Shim Hye-Jin, Jung Jee-Weon, Yu Ha-Jin
School of Computer Science, University of Seoul, Seoul, 02504, South Korea.
School of Computer Science, Carnegie Mellon University, Pittsburgh, Pennsylvania 15213, USA.
J Acoust Soc Am. 2024 Oct 1;156(4):2701-2708. doi: 10.1121/10.0032393.

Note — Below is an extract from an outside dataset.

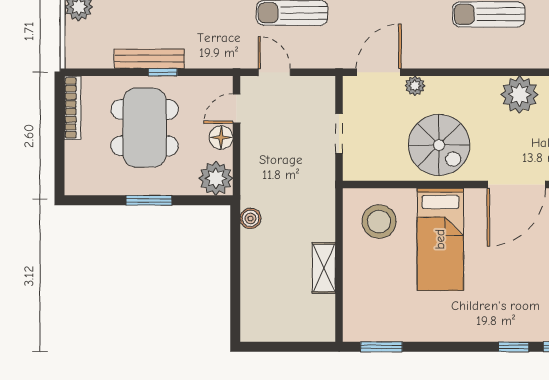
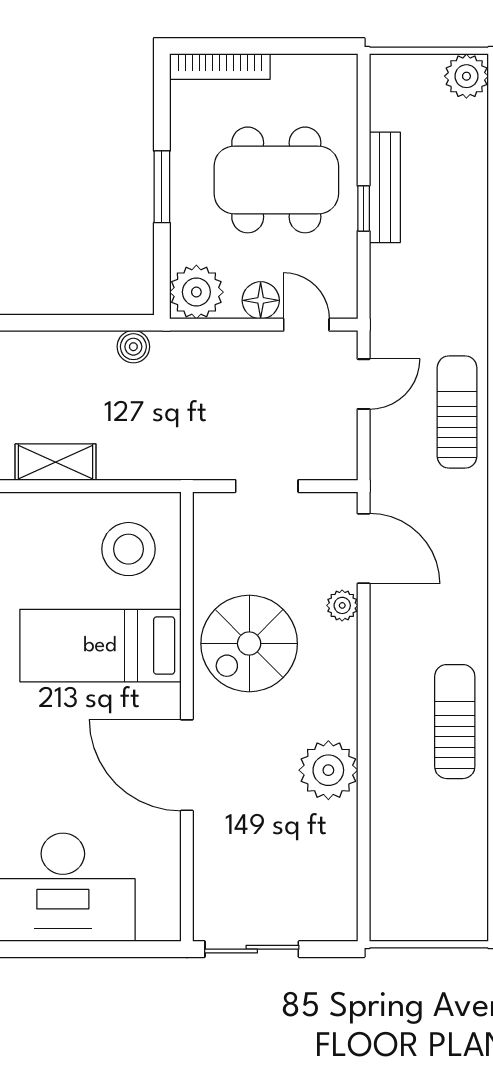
bookcase: (73, 108) -> (220, 67), moved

Although the recent state-of-the-art systems show almost perfect performance, analysis of speaker embeddings has been lacking thus far. An in-depth analysis of speaker representation will be performed by looking into which features are selected. To this end, various intermediate representations of the trained model are observed using graph attentive feature aggregation, which includes a graph attention layer and graph pooling layer followed by a readout operation. To do so, the TIMIT dataset, which has comparably restricted conditions (e.g., the region and phoneme) is used after pre-training the model on the VoxCeleb dataset and then freezing the weight parameters. Through extensive experiments, there is a consistent trend in speaker representation in that the models learn to exploit sequence and phoneme information despite no supervision in that direction. The results shed light to help understand speaker embedding, which is yet considered to be a black box.
尽管最近的先进系统表现出几乎完美的性能,但迄今为止,对说话人嵌入的分析仍很缺乏。将通过研究选择了哪些特征来对说话人表示进行深入分析。为此,使用图注意力特征聚合来观察训练模型的各种中间表示,该聚合包括一个图注意力层和图池化层,随后是一个读出操作。为此,在VoxCeleb数据集上对模型进行预训练,然后冻结权重参数后,使用条件相对受限(例如,区域和音素)的TIMIT数据集。通过大量实验,说话人表示存在一致的趋势,即尽管在该方向上没有监督,但模型学会了利用序列和音素信息。这些结果有助于理解说话人嵌入,而说话人嵌入至今仍被视为一个黑箱。